Stored dataset items:
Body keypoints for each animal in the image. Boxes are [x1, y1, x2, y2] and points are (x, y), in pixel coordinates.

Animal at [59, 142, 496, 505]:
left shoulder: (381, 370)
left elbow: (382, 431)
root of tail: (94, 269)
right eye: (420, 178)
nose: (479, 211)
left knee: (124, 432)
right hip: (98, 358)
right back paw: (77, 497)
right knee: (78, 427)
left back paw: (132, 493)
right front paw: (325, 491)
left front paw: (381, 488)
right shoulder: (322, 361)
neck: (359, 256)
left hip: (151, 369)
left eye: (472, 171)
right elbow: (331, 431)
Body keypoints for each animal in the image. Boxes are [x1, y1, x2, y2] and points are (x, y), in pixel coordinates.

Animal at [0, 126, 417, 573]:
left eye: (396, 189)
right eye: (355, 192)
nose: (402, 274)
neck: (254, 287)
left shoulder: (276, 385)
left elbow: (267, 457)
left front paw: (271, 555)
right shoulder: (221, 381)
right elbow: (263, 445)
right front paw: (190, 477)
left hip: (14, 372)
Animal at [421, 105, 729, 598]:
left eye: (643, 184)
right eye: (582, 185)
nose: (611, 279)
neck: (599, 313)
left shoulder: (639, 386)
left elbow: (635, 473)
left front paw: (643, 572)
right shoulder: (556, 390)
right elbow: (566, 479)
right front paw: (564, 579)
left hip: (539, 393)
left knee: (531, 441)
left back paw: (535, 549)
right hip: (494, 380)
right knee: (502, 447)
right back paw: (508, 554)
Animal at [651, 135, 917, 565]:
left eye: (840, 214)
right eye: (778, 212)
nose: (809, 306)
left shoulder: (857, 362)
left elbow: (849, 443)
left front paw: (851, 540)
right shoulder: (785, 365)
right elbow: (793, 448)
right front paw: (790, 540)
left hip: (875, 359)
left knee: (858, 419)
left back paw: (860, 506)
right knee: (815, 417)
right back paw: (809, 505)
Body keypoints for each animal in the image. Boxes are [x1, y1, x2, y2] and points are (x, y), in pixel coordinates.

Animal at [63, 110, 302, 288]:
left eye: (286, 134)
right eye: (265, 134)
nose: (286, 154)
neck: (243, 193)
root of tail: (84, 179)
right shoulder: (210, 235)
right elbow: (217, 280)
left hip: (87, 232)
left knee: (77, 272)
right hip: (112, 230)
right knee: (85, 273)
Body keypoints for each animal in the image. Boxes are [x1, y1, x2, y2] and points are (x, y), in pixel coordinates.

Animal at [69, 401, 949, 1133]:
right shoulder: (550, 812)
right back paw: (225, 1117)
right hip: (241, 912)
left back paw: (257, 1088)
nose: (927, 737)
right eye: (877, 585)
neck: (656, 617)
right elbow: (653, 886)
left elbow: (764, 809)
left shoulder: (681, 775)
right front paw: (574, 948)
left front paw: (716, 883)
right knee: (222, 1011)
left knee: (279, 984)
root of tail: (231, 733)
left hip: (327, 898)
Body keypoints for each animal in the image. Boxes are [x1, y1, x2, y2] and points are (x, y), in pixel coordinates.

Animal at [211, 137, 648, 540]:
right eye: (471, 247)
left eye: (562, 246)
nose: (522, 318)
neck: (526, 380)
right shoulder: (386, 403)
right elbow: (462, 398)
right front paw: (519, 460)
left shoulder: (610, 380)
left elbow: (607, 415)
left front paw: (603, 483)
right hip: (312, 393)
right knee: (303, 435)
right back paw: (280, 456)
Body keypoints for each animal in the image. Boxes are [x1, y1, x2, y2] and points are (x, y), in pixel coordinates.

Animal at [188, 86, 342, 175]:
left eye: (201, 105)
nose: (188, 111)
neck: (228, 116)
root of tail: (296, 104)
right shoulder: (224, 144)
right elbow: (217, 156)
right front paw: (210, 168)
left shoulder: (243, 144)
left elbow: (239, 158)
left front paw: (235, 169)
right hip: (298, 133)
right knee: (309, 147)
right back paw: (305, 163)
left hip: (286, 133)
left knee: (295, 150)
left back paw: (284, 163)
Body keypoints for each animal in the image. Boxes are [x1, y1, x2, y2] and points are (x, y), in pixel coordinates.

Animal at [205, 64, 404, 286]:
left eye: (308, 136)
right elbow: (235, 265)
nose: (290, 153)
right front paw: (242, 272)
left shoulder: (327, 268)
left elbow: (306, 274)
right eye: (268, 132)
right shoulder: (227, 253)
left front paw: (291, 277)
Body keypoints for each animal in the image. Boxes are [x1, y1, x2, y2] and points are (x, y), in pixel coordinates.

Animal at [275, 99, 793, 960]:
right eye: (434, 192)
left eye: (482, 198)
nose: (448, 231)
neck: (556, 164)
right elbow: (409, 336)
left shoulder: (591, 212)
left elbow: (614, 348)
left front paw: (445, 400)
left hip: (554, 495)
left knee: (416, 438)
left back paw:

* YOUR GOAL:
Nothing in the data may be left out. Copy all of it exactly.

* RESPONSE AREA:
Body keypoints for each animal in the image. Boxes are [x1, y1, x2, y2] and points are (x, y), in pixel coordinates.

Animal at [59, 142, 496, 505]:
left shoulder: (381, 370)
left elbow: (382, 431)
root of tail: (94, 269)
right eye: (420, 178)
nose: (479, 211)
left knee: (124, 432)
right hip: (98, 358)
right back paw: (77, 497)
right knee: (78, 427)
left back paw: (132, 493)
right front paw: (325, 491)
left front paw: (381, 488)
right shoulder: (322, 361)
neck: (359, 256)
left hip: (151, 369)
left eye: (472, 171)
right elbow: (331, 431)
Body keypoints for each animal in the image. Boxes are [x1, y1, x2, y2] and points are (x, y), in pixel coordinates.

Animal at [0, 126, 417, 573]:
left eye: (396, 189)
right eye: (355, 192)
nose: (402, 274)
neck: (254, 287)
left shoulder: (276, 385)
left elbow: (267, 457)
left front paw: (271, 555)
right shoulder: (221, 381)
right elbow: (263, 445)
right front paw: (190, 477)
left hip: (14, 372)
Animal at [421, 105, 729, 598]:
left eye: (643, 184)
right eye: (582, 185)
nose: (611, 279)
neck: (599, 313)
left shoulder: (639, 386)
left elbow: (635, 473)
left front paw: (643, 572)
right shoulder: (556, 390)
right elbow: (566, 479)
right front paw: (564, 579)
left hip: (539, 393)
left knee: (531, 441)
left back paw: (535, 549)
right hip: (494, 380)
right knee: (502, 447)
right back paw: (508, 554)
Animal at [651, 135, 917, 565]:
left eye: (840, 214)
right eye: (778, 212)
nose: (809, 306)
left shoulder: (857, 362)
left elbow: (849, 443)
left front paw: (851, 540)
right shoulder: (785, 365)
right elbow: (793, 448)
right front paw: (790, 540)
left hip: (875, 359)
left knee: (858, 419)
left back paw: (860, 506)
right knee: (815, 417)
right back paw: (809, 505)
Body keypoints for each animal in the image. Boxes are [x1, y1, x2, y2] and points are (x, y), in pixel coordinates.

Animal at [63, 110, 302, 288]:
left eye: (286, 134)
right eye: (265, 134)
nose: (286, 154)
neck: (243, 193)
root of tail: (84, 179)
right shoulder: (210, 235)
right elbow: (217, 280)
left hip: (87, 232)
left knee: (77, 272)
right hip: (112, 230)
right knee: (85, 273)
Body keypoints for each animal in the image. Boxes are [x1, y1, x2, y2] and points are (x, y), in pixel coordinates.

Animal at [69, 401, 949, 1133]:
right shoulder: (550, 812)
right back paw: (225, 1117)
right hip: (241, 912)
left back paw: (257, 1088)
nose: (927, 737)
right eye: (877, 585)
neck: (656, 617)
right elbow: (653, 886)
left elbow: (764, 809)
left shoulder: (681, 775)
right front paw: (574, 948)
left front paw: (716, 883)
right knee: (222, 1011)
left knee: (279, 984)
root of tail: (231, 733)
left hip: (327, 898)
Body keypoints for each animal in the image. Boxes are [x1, y1, x2, y2] and points are (x, y), in pixel coordinates.

Animal at [211, 137, 648, 540]:
right eye: (471, 247)
left eye: (562, 246)
nose: (522, 318)
neck: (526, 380)
right shoulder: (386, 403)
right elbow: (462, 398)
right front paw: (519, 460)
left shoulder: (610, 380)
left elbow: (607, 415)
left front paw: (603, 483)
right hip: (312, 393)
right knee: (303, 435)
right back paw: (280, 456)
Body keypoints for each animal in the image. Boxes are [x1, y1, x2, y2] and points are (x, y), in pixel coordinates.

Animal at [188, 86, 342, 175]:
left eye: (201, 105)
nose: (188, 111)
neck: (228, 116)
root of tail: (296, 104)
right shoulder: (224, 144)
right elbow: (217, 156)
right front paw: (210, 168)
left shoulder: (243, 144)
left elbow: (239, 158)
left front paw: (235, 169)
right hip: (298, 133)
right knee: (309, 147)
right back paw: (305, 163)
left hip: (286, 133)
left knee: (295, 150)
left back paw: (284, 163)
Body keypoints for each animal in the image. Boxes are [x1, y1, x2, y2] and points are (x, y), in pixel coordinates.

Animal at [205, 64, 404, 286]:
left eye: (308, 136)
right elbow: (235, 265)
nose: (290, 153)
right front paw: (242, 272)
left shoulder: (327, 268)
left elbow: (306, 274)
right eye: (268, 132)
right shoulder: (227, 253)
left front paw: (291, 277)
Body keypoints for each animal in the image. Boxes are [x1, y1, x2, y2] and points are (x, y), in pixel coordinates.

Animal at [275, 99, 793, 960]:
right eye: (434, 192)
left eye: (482, 198)
nose: (448, 231)
neck: (556, 164)
right elbow: (409, 336)
left shoulder: (591, 212)
left elbow: (614, 348)
left front paw: (445, 400)
left hip: (554, 495)
left knee: (416, 438)
left back paw:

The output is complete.